Bob played golf every Saturday with his buddies. He worked hard and played hard and his house became his palace, filled with electronics and mahogany desk sets and fancy beer steins and vintage billiards.

Even though he played the game and followed the rules, recession swallowed Bob up like an afternoon snack and spit him out just as fast. He's lost his job, his 401k and if he wants to make it out with the Ralph Lauren on his back, he'll have to sell what he can. Even the golf clubs.

So you're driving by on a Saturday afternoon and, like all the other good little consumers, your mind is on spending what you've earned all week.

Garage Sale
Today from 8a-1p

Here before you are the Peggys, Jo Annes and Bobs of the world, prostituting their hard-earned possesions.3 All the exercise gizmos and juicers and golf clubs are laid out among the fare. The evening gown she wore on the happiest night of her life and his favorite slippers and her old college typewriter. Memories, family heirlooms, and personal treasures on display for all to see. What's worse, these beautiful possesions are intermingled with the junk and trash that you wouldn't take for free, let alone buy.
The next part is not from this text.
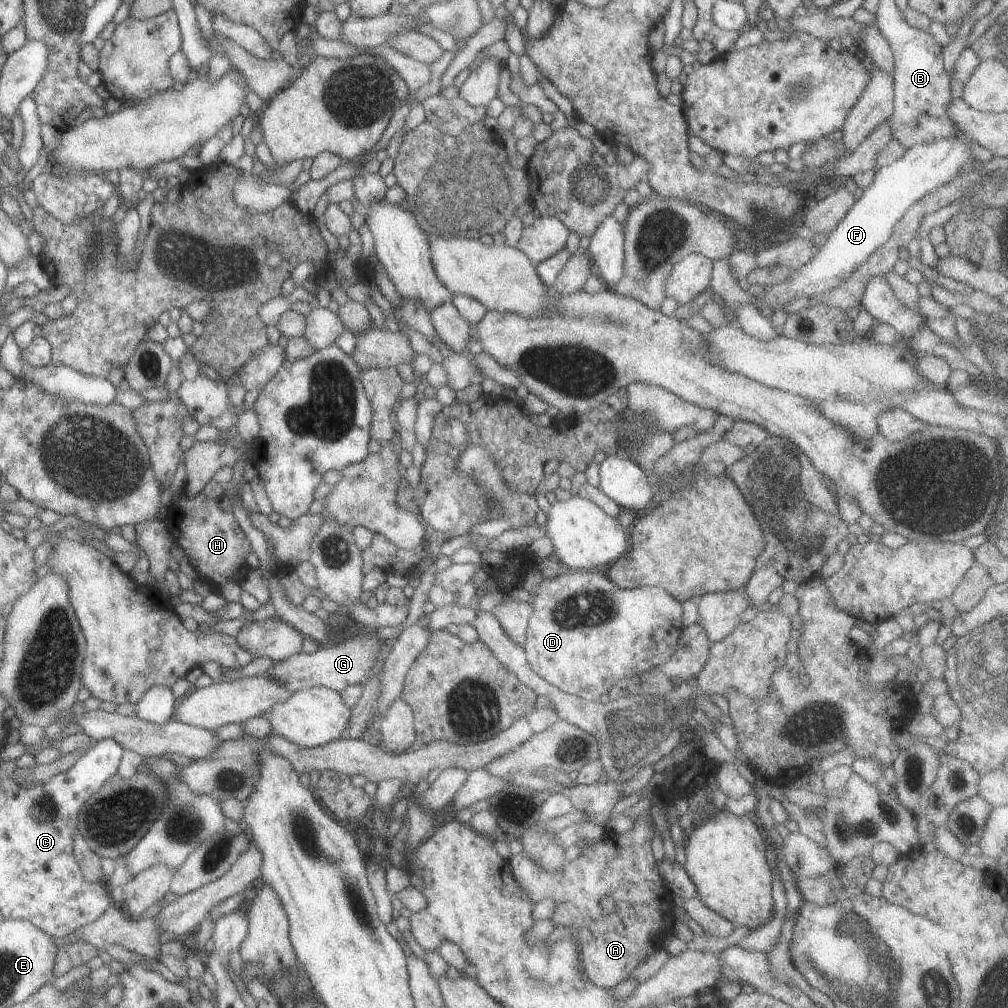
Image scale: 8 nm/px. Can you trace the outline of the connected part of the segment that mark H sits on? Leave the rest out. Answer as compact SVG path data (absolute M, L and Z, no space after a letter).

No one who buys the slightly used Buns of Steel video will ever know how Peggy worked at her figure. How she sweated for hours and cried and begged her husband to want her again.

No one who buys the juicer will know that its previous owner considered it a step in the right direction and a major accomplishment. They'll suppose she liked freshly squeezed orange juice and has since purchased an even better juicer, which she no doubt will.

And least of all will anyone know that selling his golf clubs is the last thing Bob wanted to do. Someone will come along and haggle his prized possession from him, talking him down from $30 or $20 to $10, driving that last bit of salt in the wound. They'll drive away thinking they got a great deal, happy there's such a thing as free market.

You'll forget that this is a cycle, and that you're part of it, too. You'll buy and buy until you have too much and you're living outside your means and you'll decide to get rid of the inferior possessions to make room for newer, cleaner, more expensive ones. You'll decide that rather than throwing these things away, you might as well try to make a quick buck off of them, so these things you once treasured will be put on your front lawn for all the world to see. And the cycle continues...

1This has been a nodeshell challenge, courtesy of getzburg.
2Marla Singer. Fight Club.
3Rampant mass consumerism is so evil. Hey, can I have a sip of that Frappucino?